Perché è così difficile smettere?
Matt Namvarpour, autore principale dello studio, ha spiegato che la natura interattiva e emotivamente reattiva dei chatbot AI rende la dipendenza particolarmente insidiosa. «Questi strumenti non sono semplici applicazioni, ma esperienze che possono assomigliare a una relazione. Allontanarsene non significa solo interrompere un’abitudine, ma può sembrare un distacco da qualcosa di significativo», ha sottolineato.
Namvarpour ha anche evidenziato come, a differenza di paesi come la Cina che regolamentano l’uso dell’IA per i minori, negli Stati Uniti — dove è stata condotta la ricerca — non esistono misure simili, lasciando i teenager esposti a rischi ancora maggiori.
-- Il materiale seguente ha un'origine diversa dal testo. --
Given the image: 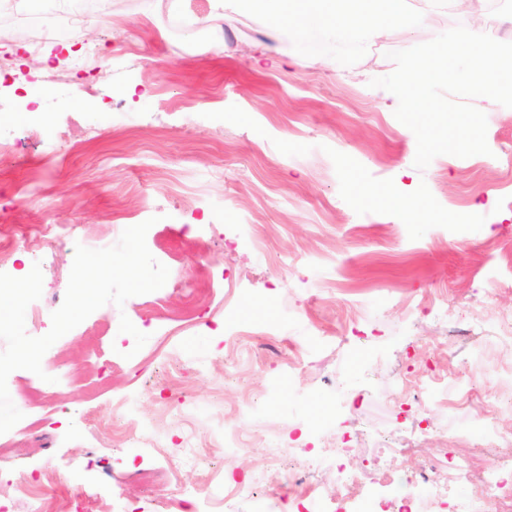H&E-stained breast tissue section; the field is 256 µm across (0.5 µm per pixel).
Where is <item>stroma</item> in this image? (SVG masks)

L’IA a scuola: un altro campanello d’allarme
Un altro fenomeno preoccupante riguarda l’uso dell’IA da parte degli studenti delle scuole superiori per svolgere i compiti. Secondo recenti dati, una percentuale significativa di adolescenti ricorre a questi strumenti, con conseguenze potenzialmente disastrose per il loro apprendimento.
La dipendenza da chatbot AI non è solo un problema individuale, ma un fenomeno sociale che richiede maggiore attenzione da parte delle istituzioni e delle famiglie.